Sunday, August 28, 2005

The Old Order Changeth

The West Indies had dominated the cricket scene for much of the seventies (ever since they defeated England 3-1 in 1976) and the entire eighties. There had been minor hiccups like losing in the 1983 World Cup and the World series in 1987 in Australia. However they played well consistently in tests. They were served well by their fast bowlers and batsmen. In the nineties they were still competent but the gap narrowed down. They had by now lost the services of most of their famed fast bowlers and some famous batsmen like Greenidge, Richards, Gomes and their brilliant captain Clive Lloyd had retired. Richardson was their captain and Lara had arrived. The series in Australia in 1992 which the West Indies managed to win by 2 matches to 1, included a near defeat and a one run win.
This Series can be said to mark the beginning of the end of the West Indies dominance of the World Cricket. A similar denouement now awaits Australia after the current Ashes series. They may well hold on to the urn at oval or they may not. They have fought well. They have had to face defeat in India and a closely fought draw against New Zealand in 2000-01. In spite of those close calls they rallied.
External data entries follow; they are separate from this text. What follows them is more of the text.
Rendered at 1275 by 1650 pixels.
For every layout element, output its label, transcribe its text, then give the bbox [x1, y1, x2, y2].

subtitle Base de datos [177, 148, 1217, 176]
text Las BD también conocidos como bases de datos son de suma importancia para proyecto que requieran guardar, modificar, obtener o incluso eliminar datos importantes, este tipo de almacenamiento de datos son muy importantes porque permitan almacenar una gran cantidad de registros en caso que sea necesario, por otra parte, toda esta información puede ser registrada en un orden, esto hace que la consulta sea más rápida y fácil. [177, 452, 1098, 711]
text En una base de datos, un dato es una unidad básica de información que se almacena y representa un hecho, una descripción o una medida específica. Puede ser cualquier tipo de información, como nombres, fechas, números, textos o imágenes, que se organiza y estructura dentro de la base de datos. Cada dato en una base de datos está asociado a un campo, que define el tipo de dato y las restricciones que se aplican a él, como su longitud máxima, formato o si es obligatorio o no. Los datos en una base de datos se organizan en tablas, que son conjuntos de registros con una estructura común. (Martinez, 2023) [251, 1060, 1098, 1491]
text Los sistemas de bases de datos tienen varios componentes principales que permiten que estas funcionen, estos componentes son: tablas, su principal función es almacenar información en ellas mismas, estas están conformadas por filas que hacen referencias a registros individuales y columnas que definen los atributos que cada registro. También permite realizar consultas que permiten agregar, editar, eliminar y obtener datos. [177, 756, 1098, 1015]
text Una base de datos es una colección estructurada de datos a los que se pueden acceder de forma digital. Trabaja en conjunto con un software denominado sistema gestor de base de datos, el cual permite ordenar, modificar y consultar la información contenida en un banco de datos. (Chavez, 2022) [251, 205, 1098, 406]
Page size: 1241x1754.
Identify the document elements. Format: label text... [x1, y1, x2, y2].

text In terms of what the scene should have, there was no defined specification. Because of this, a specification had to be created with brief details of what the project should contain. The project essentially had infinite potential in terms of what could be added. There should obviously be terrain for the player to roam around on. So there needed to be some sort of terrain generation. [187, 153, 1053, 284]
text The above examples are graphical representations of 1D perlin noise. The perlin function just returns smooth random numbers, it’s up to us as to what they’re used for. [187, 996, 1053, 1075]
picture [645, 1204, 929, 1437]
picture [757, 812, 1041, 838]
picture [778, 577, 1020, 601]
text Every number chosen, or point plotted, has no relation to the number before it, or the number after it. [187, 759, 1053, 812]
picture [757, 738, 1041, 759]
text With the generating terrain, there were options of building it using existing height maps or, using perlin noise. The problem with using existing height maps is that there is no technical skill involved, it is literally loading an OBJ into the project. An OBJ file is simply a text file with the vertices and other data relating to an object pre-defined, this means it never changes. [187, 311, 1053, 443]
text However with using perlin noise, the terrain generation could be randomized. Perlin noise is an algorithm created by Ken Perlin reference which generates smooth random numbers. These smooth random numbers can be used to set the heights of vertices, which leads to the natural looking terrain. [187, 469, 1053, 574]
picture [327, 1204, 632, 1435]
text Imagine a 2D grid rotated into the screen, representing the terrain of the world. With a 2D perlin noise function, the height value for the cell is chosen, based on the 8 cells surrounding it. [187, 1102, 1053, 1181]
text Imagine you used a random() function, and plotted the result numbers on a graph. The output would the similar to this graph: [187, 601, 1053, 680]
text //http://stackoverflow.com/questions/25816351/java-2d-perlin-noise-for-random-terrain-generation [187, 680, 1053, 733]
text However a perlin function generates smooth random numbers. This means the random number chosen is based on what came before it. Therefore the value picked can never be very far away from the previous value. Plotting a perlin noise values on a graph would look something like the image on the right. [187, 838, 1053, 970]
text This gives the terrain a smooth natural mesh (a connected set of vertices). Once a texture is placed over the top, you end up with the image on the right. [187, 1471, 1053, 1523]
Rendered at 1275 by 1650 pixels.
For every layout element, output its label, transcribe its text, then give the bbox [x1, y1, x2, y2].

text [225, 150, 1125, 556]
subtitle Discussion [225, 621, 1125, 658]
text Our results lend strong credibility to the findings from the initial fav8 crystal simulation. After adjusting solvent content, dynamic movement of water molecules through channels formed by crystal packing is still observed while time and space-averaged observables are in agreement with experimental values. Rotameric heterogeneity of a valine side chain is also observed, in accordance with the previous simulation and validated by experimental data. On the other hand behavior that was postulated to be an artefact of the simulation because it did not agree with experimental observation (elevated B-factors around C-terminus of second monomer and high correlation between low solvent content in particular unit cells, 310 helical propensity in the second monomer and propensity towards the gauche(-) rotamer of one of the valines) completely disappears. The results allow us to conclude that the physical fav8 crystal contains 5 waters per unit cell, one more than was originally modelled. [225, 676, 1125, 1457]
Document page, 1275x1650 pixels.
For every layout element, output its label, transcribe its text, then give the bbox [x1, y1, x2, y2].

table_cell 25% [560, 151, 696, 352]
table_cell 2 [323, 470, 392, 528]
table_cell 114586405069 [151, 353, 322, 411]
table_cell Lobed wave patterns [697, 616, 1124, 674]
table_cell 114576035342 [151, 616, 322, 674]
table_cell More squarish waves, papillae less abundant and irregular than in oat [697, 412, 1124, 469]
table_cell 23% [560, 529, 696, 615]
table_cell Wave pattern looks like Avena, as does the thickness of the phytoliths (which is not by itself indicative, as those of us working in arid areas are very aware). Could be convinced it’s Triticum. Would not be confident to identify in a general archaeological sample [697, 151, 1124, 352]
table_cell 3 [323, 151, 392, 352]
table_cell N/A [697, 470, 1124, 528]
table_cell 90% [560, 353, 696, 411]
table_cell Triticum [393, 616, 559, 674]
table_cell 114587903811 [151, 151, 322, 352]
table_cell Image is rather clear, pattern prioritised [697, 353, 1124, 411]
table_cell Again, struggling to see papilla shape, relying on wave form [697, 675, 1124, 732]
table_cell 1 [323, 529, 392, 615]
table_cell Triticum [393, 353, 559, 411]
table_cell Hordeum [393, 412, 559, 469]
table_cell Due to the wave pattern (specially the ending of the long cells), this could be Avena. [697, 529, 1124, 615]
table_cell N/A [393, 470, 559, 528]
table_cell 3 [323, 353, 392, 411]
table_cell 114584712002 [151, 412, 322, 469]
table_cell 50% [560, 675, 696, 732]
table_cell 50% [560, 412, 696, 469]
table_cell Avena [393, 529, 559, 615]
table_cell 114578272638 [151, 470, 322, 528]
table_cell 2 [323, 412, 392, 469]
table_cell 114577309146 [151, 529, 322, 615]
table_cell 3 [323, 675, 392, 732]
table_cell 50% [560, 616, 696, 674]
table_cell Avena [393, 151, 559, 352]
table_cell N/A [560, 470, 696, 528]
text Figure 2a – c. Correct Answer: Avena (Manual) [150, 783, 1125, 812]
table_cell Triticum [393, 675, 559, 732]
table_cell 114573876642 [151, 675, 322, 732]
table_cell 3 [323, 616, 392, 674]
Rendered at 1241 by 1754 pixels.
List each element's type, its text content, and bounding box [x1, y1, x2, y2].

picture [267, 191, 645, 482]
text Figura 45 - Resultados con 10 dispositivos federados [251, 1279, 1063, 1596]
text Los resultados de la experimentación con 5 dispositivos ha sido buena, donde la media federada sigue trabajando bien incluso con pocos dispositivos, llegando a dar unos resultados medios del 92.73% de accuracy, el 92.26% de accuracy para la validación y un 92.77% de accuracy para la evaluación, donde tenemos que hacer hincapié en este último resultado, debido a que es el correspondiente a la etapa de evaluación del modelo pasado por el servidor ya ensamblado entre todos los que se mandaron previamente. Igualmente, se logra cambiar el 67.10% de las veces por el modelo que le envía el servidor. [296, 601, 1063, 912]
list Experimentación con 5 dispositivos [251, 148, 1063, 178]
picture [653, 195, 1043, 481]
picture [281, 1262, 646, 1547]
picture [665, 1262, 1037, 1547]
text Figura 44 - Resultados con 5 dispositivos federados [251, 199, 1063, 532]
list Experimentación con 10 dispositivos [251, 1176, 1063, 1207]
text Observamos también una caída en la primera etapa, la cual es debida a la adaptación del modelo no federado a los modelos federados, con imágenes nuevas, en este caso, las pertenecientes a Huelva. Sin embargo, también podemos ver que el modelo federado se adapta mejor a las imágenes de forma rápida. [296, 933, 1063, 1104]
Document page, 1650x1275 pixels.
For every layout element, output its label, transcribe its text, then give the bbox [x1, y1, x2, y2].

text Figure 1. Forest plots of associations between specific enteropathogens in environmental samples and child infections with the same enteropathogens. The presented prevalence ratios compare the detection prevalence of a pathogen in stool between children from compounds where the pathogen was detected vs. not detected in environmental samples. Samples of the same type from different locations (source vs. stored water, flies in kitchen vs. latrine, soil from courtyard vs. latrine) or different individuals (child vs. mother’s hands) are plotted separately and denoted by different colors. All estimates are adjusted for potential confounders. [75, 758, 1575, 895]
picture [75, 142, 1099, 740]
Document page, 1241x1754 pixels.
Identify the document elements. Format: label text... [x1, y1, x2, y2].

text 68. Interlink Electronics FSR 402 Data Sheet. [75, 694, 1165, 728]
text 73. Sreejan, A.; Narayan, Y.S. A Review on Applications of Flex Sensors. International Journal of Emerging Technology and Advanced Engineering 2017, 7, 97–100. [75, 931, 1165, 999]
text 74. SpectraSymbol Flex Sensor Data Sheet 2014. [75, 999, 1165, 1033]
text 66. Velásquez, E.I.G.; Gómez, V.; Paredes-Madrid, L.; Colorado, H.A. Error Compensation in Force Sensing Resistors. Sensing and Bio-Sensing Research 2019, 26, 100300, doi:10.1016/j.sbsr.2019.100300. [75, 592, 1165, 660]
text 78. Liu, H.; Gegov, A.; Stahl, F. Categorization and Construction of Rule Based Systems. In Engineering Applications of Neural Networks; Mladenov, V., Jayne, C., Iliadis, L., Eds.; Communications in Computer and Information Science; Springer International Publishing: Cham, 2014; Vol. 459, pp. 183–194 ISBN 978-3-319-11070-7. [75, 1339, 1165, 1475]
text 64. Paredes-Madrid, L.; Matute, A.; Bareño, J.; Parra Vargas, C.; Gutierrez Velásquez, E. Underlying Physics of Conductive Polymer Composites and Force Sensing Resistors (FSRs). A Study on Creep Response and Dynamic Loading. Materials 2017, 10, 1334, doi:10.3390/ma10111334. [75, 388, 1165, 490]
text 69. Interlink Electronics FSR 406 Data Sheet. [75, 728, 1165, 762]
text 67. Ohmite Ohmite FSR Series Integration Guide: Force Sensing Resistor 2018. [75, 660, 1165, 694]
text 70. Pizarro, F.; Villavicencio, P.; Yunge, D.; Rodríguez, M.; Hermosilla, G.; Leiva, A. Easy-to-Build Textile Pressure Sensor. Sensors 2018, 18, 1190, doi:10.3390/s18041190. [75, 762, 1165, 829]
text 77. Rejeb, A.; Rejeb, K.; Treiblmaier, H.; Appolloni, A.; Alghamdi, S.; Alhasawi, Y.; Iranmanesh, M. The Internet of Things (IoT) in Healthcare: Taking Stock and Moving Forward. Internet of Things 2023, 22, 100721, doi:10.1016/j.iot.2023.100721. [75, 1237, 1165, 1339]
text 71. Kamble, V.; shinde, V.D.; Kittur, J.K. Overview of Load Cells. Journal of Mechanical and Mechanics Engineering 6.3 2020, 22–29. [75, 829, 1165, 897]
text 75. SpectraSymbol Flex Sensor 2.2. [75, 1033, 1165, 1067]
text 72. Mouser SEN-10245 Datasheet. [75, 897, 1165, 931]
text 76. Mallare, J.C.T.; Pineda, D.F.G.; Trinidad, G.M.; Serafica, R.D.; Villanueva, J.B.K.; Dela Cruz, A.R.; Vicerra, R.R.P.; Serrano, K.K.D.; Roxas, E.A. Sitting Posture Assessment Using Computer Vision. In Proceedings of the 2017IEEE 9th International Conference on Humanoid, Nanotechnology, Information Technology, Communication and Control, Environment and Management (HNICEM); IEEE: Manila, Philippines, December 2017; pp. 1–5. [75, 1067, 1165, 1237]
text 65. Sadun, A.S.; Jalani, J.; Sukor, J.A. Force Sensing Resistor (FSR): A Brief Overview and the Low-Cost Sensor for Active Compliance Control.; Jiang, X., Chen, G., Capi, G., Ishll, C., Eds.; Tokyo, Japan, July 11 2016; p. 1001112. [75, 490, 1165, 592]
Their batsmen scored runs freely and not only against Zimbabwe. But the weakness to master Bond remained camouflaged until this summer when they have had to play four quality fast bowlers, two of them capable of bowling consistently at ninety miles an hour. Just like the West Indies in 1992-93, they have fought hard and will not go down without a fight. And as long as Mcgrath and Warne are in the team and Ponting, Martyn and Gilchrist continue do play, they will be a reasonably good side. However, World Cricket will go back to having three or four sides at test level which can on their day beat any other side. Its unlikely that the Australian Cricket will disintegrate the way the West Indies have done. Their cricket is better organised to take the passing of a great generation in its stride.
History seems to be repeating itself.

Wednesday, August 24, 2005

The Real Cricket

Although Cricket officials and marketing agencies like to portray One day Cricket as the major attraction, especially in India,it is high time the test matches are paid attention if cricket has to retain interest in the country.India is currently ranked a poor seventh in ODIs and a healthy third in Test Match cricket.England is ranked sixth and second. Test Match cricket has catapulted cricket back to national consciousness in the UK, so much so that even David Beckham admits to watching test Match Cricket.
Backing the Indian ODI fortunes will result in the repeated failures being telecast and after a time will lead to fatigue.Inspite of our Huge TV audience, Cricket hardly gets the kind of Audience that Channel 4 got this month(13% of all UK nationals watched the Old Trafford Test).Why we have a decent Test side and a poor ODI team is something which will be evident when India is run close by Zimbabwe in the Tri series.